*ASSIGNMENT*. Below this task are records; return each one exactly and omit its images.

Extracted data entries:
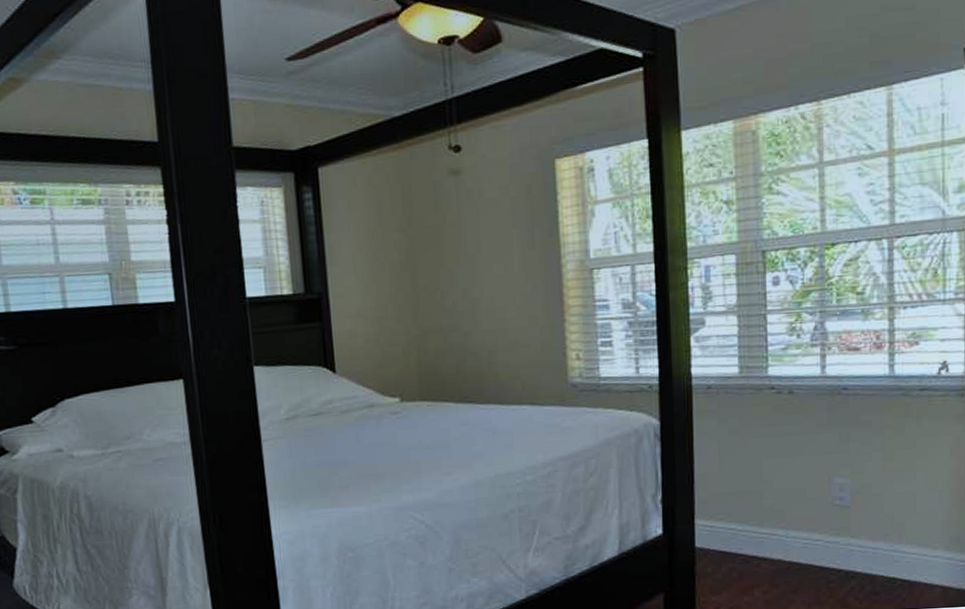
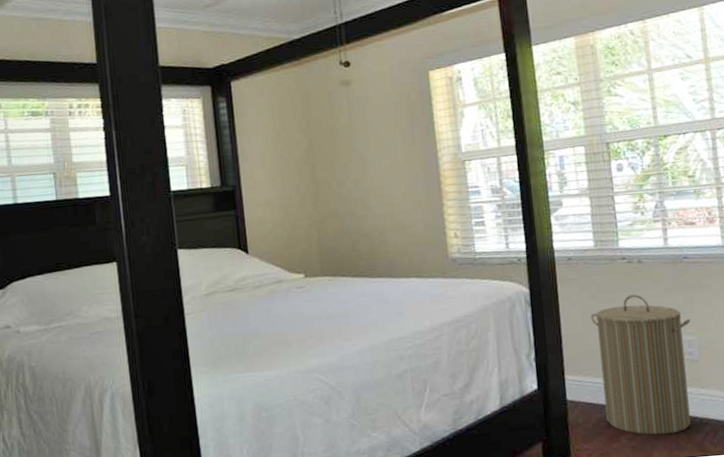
laundry hamper: none [729,430,844,588] -> present [591,294,691,435]

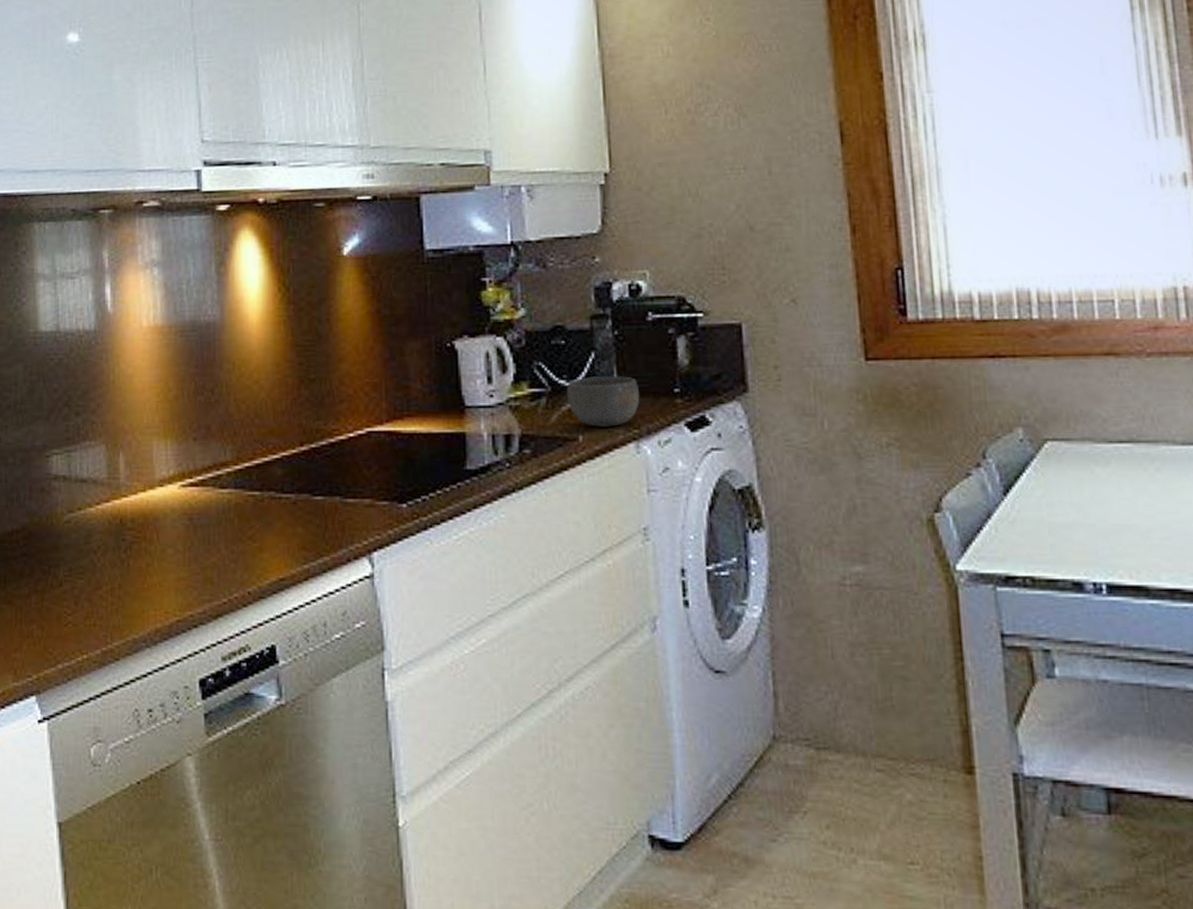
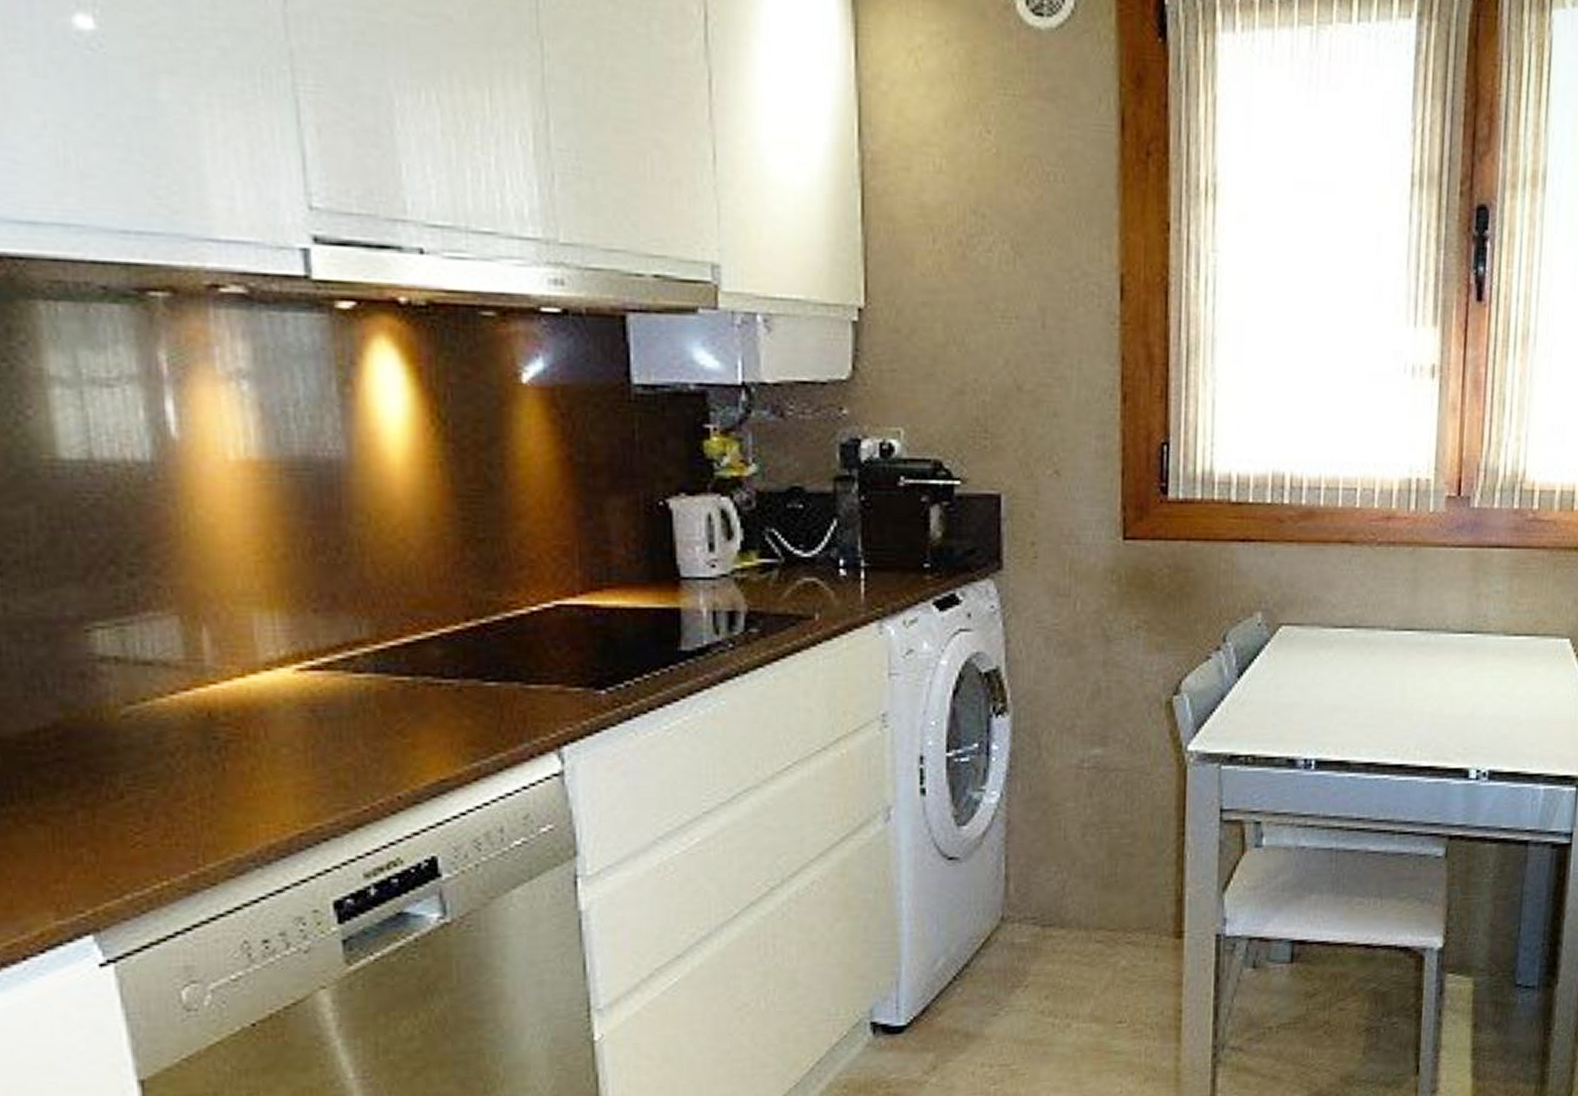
bowl: present [566,376,640,427] -> none [802,547,886,604]

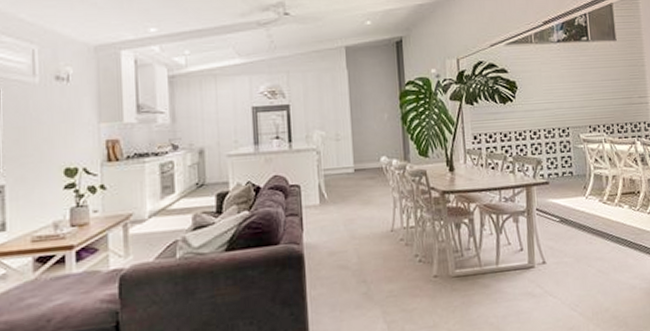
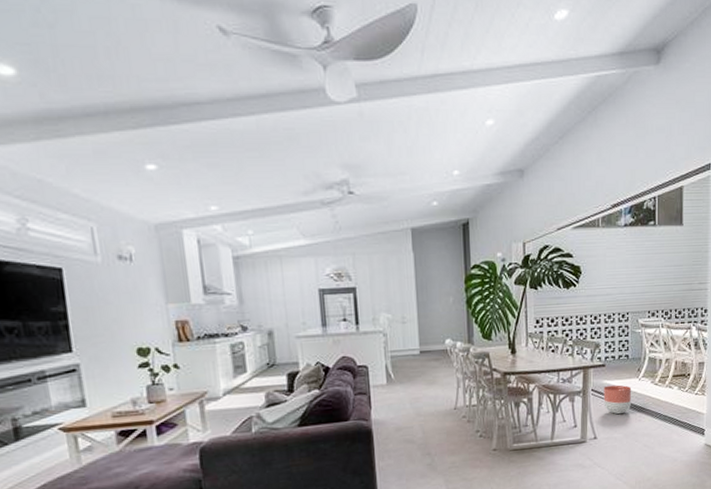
planter: none [549,203,581,236] -> present [603,384,632,415]

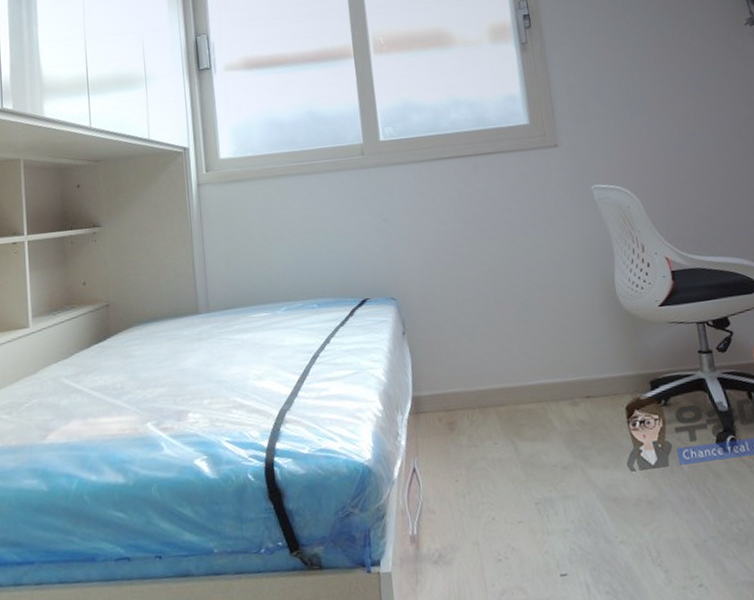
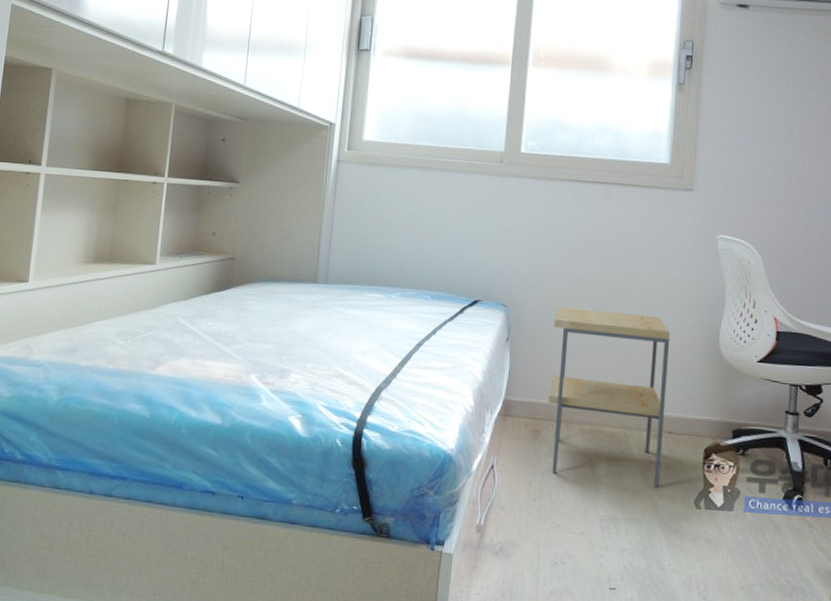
side table: none [446,280,589,463] -> present [548,306,671,488]

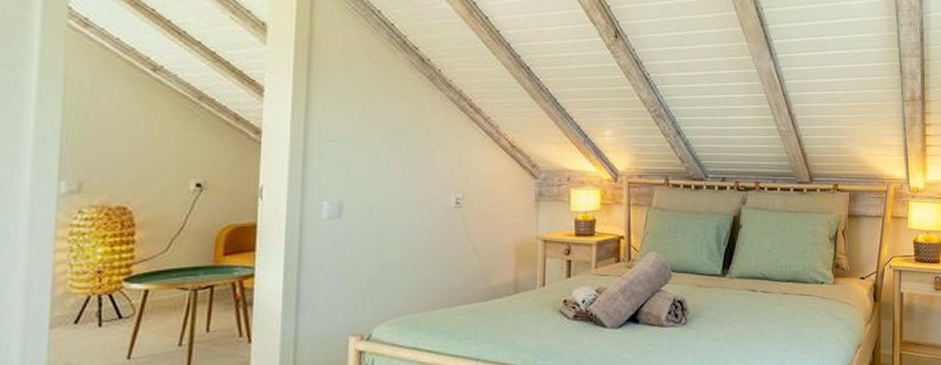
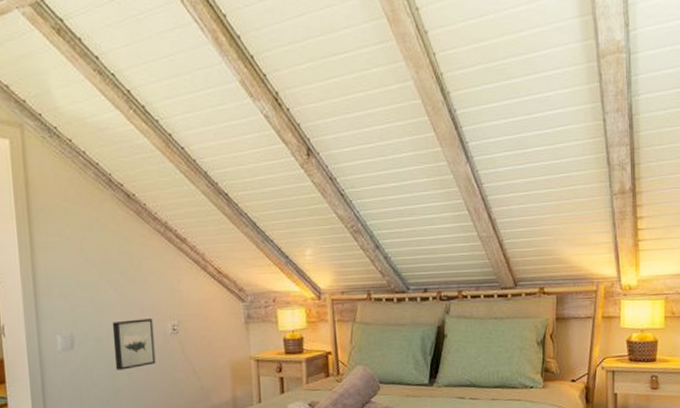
wall art: none [386,189,435,243] -> present [112,318,156,370]

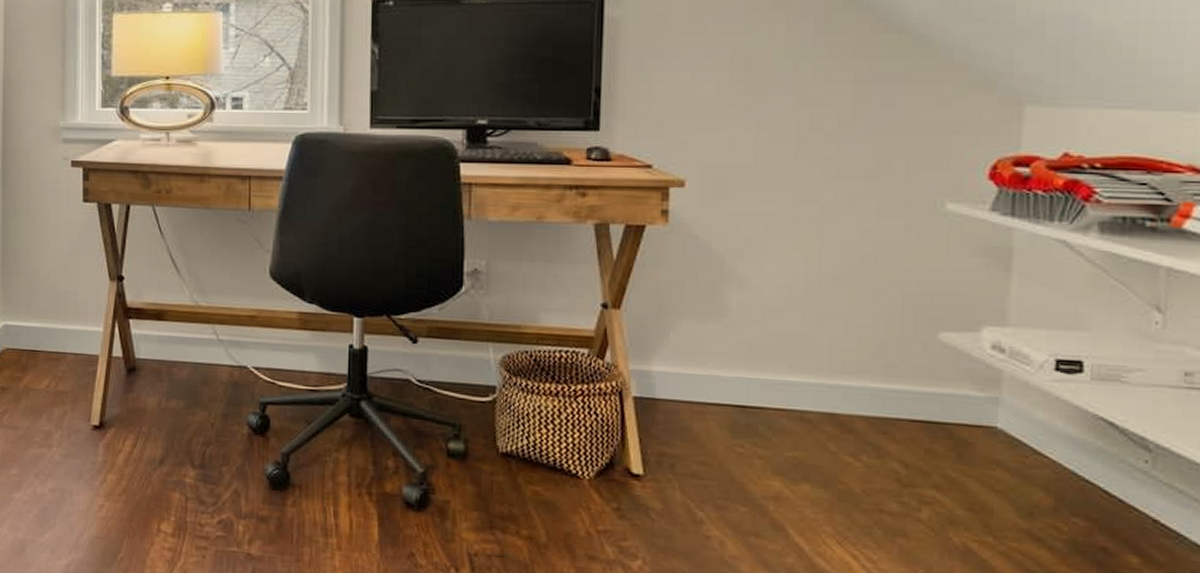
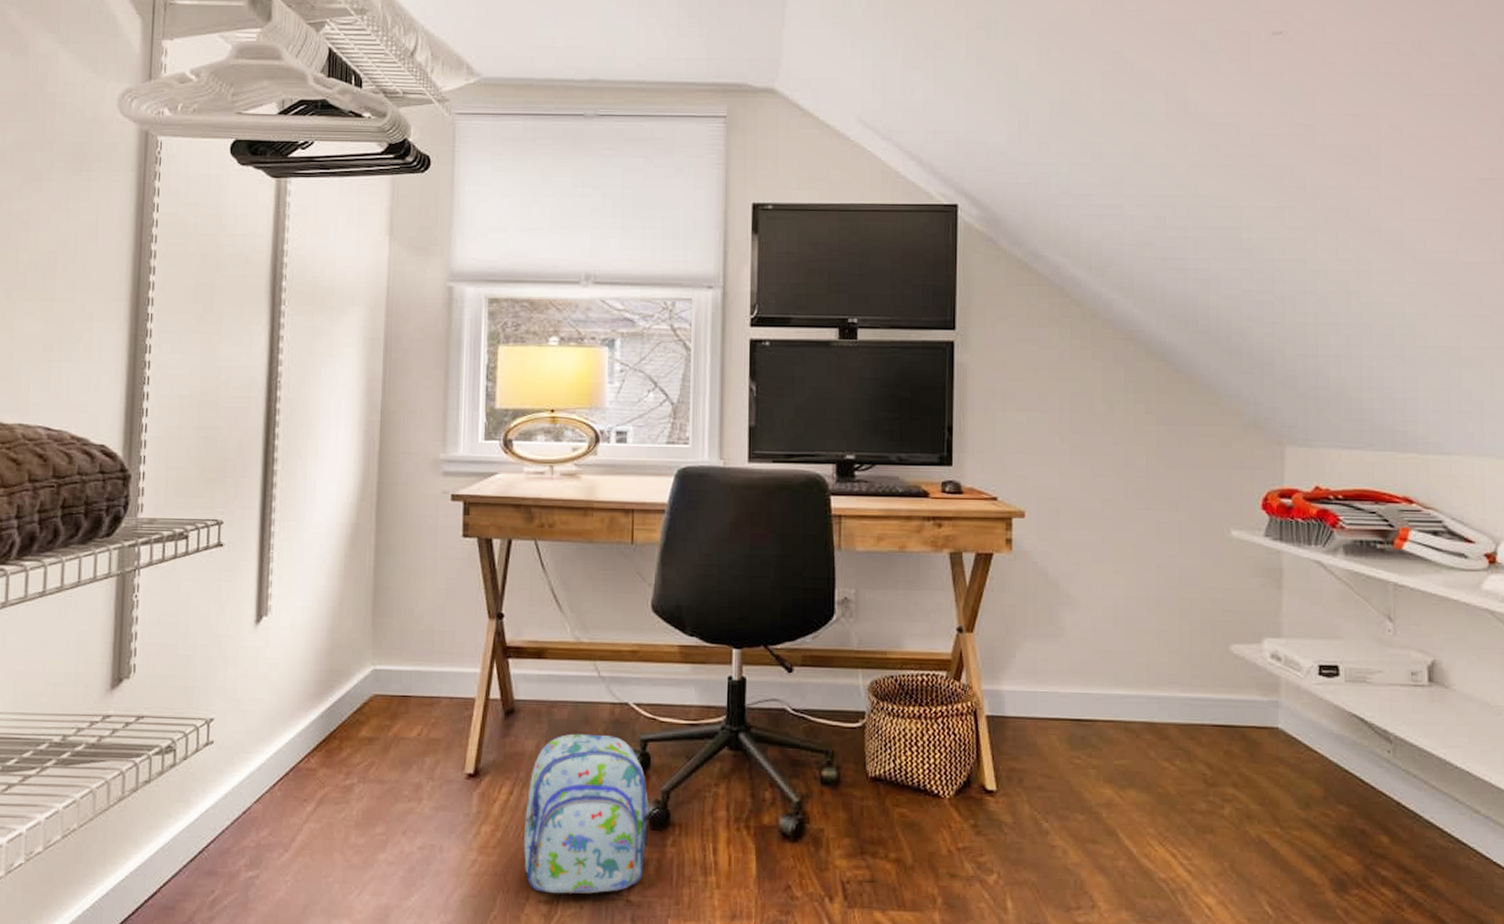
backpack: none [147,393,269,545] -> present [523,733,650,894]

*RESPONSE TO THE EXERCISE*.
laundry hamper: none [729,430,844,588] -> present [591,294,691,435]

bowl: present [566,376,640,427] -> none [802,547,886,604]

planter: none [549,203,581,236] -> present [603,384,632,415]

side table: none [446,280,589,463] -> present [548,306,671,488]

wall art: none [386,189,435,243] -> present [112,318,156,370]

backpack: none [147,393,269,545] -> present [523,733,650,894]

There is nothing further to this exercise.